Task requirements: Every entry that follows should be output exactly, and every image in it left out.

Raw data:
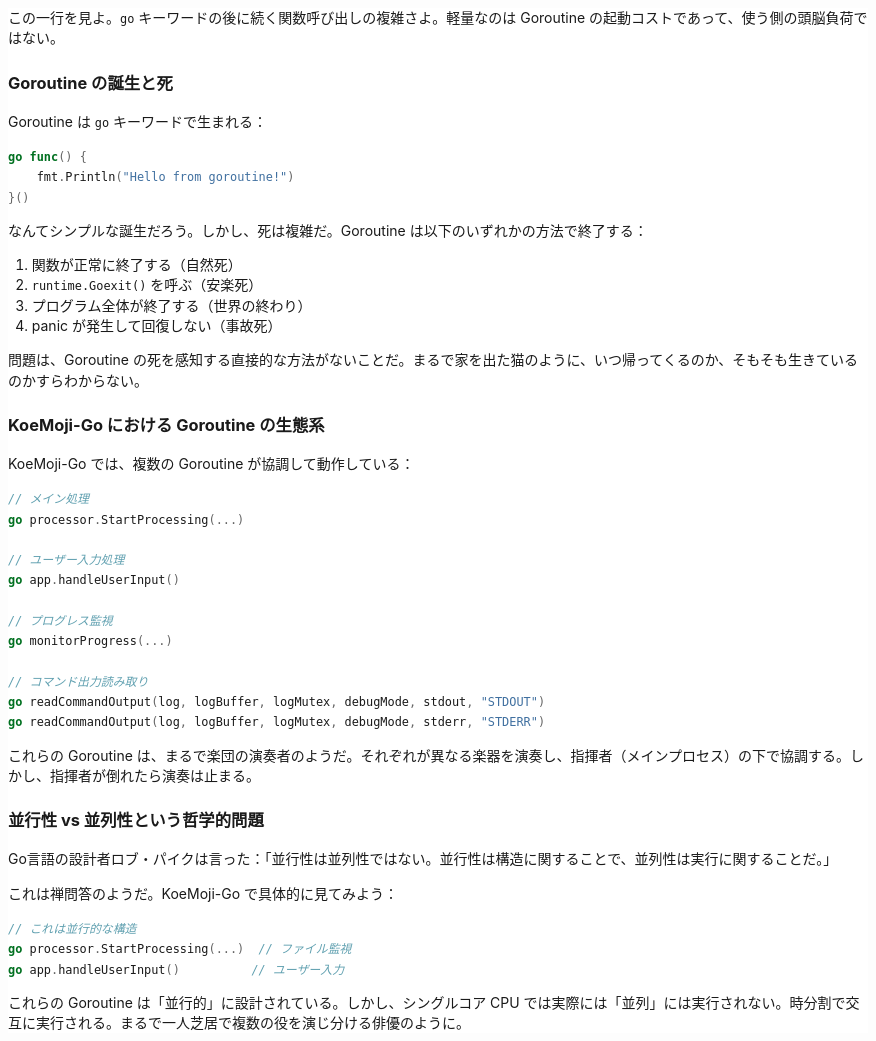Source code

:この一行を見よ。`go` キーワードの後に続く関数呼び出しの複雑さよ。軽量なのは Goroutine の起動コストであって、使う側の頭脳負荷ではない。

### Goroutine の誕生と死

Goroutine は `go` キーワードで生まれる：

```go
go func() {
    fmt.Println("Hello from goroutine!")
}()
```

なんてシンプルな誕生だろう。しかし、死は複雑だ。Goroutine は以下のいずれかの方法で終了する：

1. 関数が正常に終了する（自然死）
2. `runtime.Goexit()` を呼ぶ（安楽死）
3. プログラム全体が終了する（世界の終わり）
4. panic が発生して回復しない（事故死）

問題は、Goroutine の死を感知する直接的な方法がないことだ。まるで家を出た猫のように、いつ帰ってくるのか、そもそも生きているのかすらわからない。

### KoeMoji-Go における Goroutine の生態系

KoeMoji-Go では、複数の Goroutine が協調して動作している：

```go
// メイン処理
go processor.StartProcessing(...)

// ユーザー入力処理
go app.handleUserInput()

// プログレス監視
go monitorProgress(...)

// コマンド出力読み取り
go readCommandOutput(log, logBuffer, logMutex, debugMode, stdout, "STDOUT")
go readCommandOutput(log, logBuffer, logMutex, debugMode, stderr, "STDERR")
```

これらの Goroutine は、まるで楽団の演奏者のようだ。それぞれが異なる楽器を演奏し、指揮者（メインプロセス）の下で協調する。しかし、指揮者が倒れたら演奏は止まる。

### 並行性 vs 並列性という哲学的問題

Go言語の設計者ロブ・パイクは言った：「並行性は並列性ではない。並行性は構造に関することで、並列性は実行に関することだ。」

これは禅問答のようだ。KoeMoji-Go で具体的に見てみよう：

```go
// これは並行的な構造
go processor.StartProcessing(...)  // ファイル監視
go app.handleUserInput()          // ユーザー入力
```

これらの Goroutine は「並行的」に設計されている。しかし、シングルコア CPU では実際には「並列」には実行されない。時分割で交互に実行される。まるで一人芝居で複数の役を演じ分ける俳優のように。
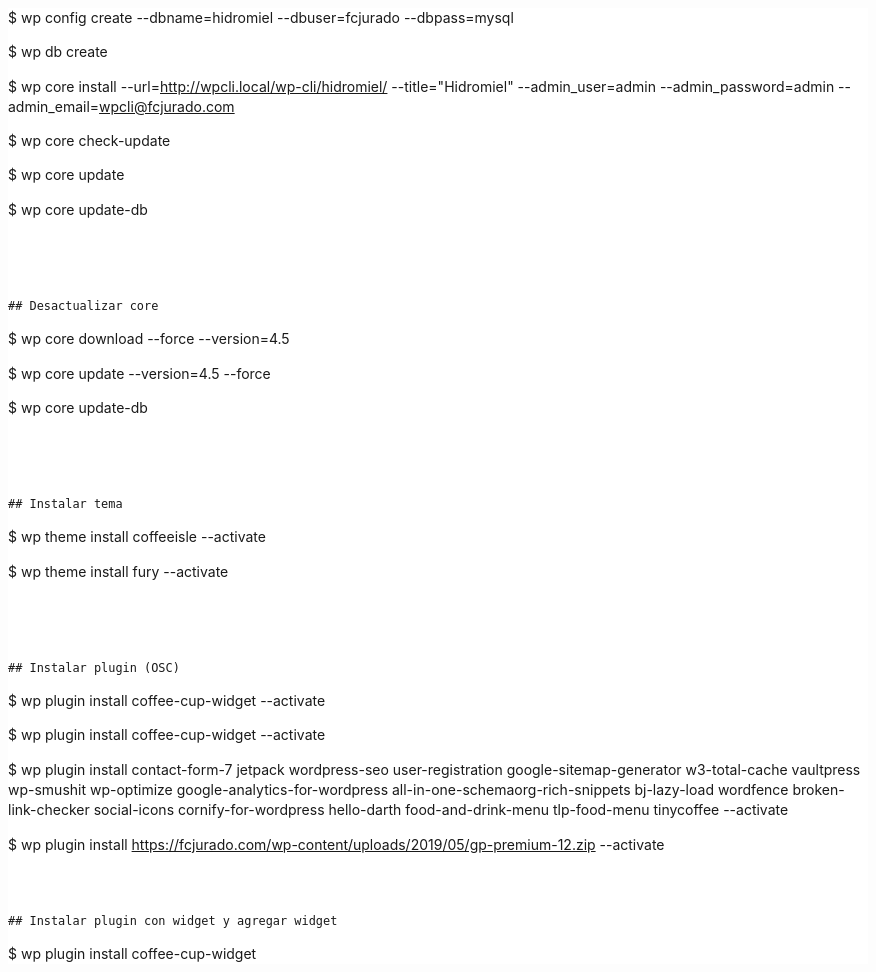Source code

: $ wp config create --dbname=hidromiel --dbuser=fcjurado --dbpass=mysql

$ wp db create

$ wp core install --url=http://wpcli.local/wp-cli/hidromiel/ --title="Hidromiel" --admin_user=admin --admin_password=admin --admin_email=wpcli@fcjurado.com

$ wp core check-update

$ wp core update

$ wp core update-db
```



## Desactualizar core

```
$ wp core download --force --version=4.5

$ wp core update --version=4.5 --force

$ wp core update-db
```



## Instalar tema

```
$ wp theme install coffeeisle --activate 

$ wp theme install fury --activate
```



## Instalar plugin (OSC)

```
$ wp plugin install coffee-cup-widget --activate

$ wp plugin install coffee-cup-widget --activate

$ wp plugin install contact-form-7 jetpack wordpress-seo user-registration google-sitemap-generator w3-total-cache vaultpress wp-smushit wp-optimize google-analytics-for-wordpress all-in-one-schemaorg-rich-snippets bj-lazy-load wordfence broken-link-checker social-icons cornify-for-wordpress hello-darth food-and-drink-menu tlp-food-menu tinycoffee --activate

$ wp plugin install https://fcjurado.com/wp-content/uploads/2019/05/gp-premium-12.zip --activate
```


## Instalar plugin con widget y agregar widget

```
$ wp plugin install coffee-cup-widget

Result for this exercise:
Source code

:この一行を見よ。`go` キーワードの後に続く関数呼び出しの複雑さよ。軽量なのは Goroutine の起動コストであって、使う側の頭脳負荷ではない。

### Goroutine の誕生と死

Goroutine は `go` キーワードで生まれる：

```go
go func() {
    fmt.Println("Hello from goroutine!")
}()
```

なんてシンプルな誕生だろう。しかし、死は複雑だ。Goroutine は以下のいずれかの方法で終了する：

1. 関数が正常に終了する（自然死）
2. `runtime.Goexit()` を呼ぶ（安楽死）
3. プログラム全体が終了する（世界の終わり）
4. panic が発生して回復しない（事故死）

問題は、Goroutine の死を感知する直接的な方法がないことだ。まるで家を出た猫のように、いつ帰ってくるのか、そもそも生きているのかすらわからない。

### KoeMoji-Go における Goroutine の生態系

KoeMoji-Go では、複数の Goroutine が協調して動作している：

```go
// メイン処理
go processor.StartProcessing(...)

// ユーザー入力処理
go app.handleUserInput()

// プログレス監視
go monitorProgress(...)

// コマンド出力読み取り
go readCommandOutput(log, logBuffer, logMutex, debugMode, stdout, "STDOUT")
go readCommandOutput(log, logBuffer, logMutex, debugMode, stderr, "STDERR")
```

これらの Goroutine は、まるで楽団の演奏者のようだ。それぞれが異なる楽器を演奏し、指揮者（メインプロセス）の下で協調する。しかし、指揮者が倒れたら演奏は止まる。

### 並行性 vs 並列性という哲学的問題

Go言語の設計者ロブ・パイクは言った：「並行性は並列性ではない。並行性は構造に関することで、並列性は実行に関することだ。」

これは禅問答のようだ。KoeMoji-Go で具体的に見てみよう：

```go
// これは並行的な構造
go processor.StartProcessing(...)  // ファイル監視
go app.handleUserInput()          // ユーザー入力
```

これらの Goroutine は「並行的」に設計されている。しかし、シングルコア CPU では実際には「並列」には実行されない。時分割で交互に実行される。まるで一人芝居で複数の役を演じ分ける俳優のように。
Source code

: $ wp config create --dbname=hidromiel --dbuser=fcjurado --dbpass=mysql

$ wp db create

$ wp core install --url=http://wpcli.local/wp-cli/hidromiel/ --title="Hidromiel" --admin_user=admin --admin_password=admin --admin_email=wpcli@fcjurado.com

$ wp core check-update

$ wp core update

$ wp core update-db
```



## Desactualizar core

```
$ wp core download --force --version=4.5

$ wp core update --version=4.5 --force

$ wp core update-db
```



## Instalar tema

```
$ wp theme install coffeeisle --activate 

$ wp theme install fury --activate
```



## Instalar plugin (OSC)

```
$ wp plugin install coffee-cup-widget --activate

$ wp plugin install coffee-cup-widget --activate

$ wp plugin install contact-form-7 jetpack wordpress-seo user-registration google-sitemap-generator w3-total-cache vaultpress wp-smushit wp-optimize google-analytics-for-wordpress all-in-one-schemaorg-rich-snippets bj-lazy-load wordfence broken-link-checker social-icons cornify-for-wordpress hello-darth food-and-drink-menu tlp-food-menu tinycoffee --activate

$ wp plugin install https://fcjurado.com/wp-content/uploads/2019/05/gp-premium-12.zip --activate
```


## Instalar plugin con widget y agregar widget

```
$ wp plugin install coffee-cup-widget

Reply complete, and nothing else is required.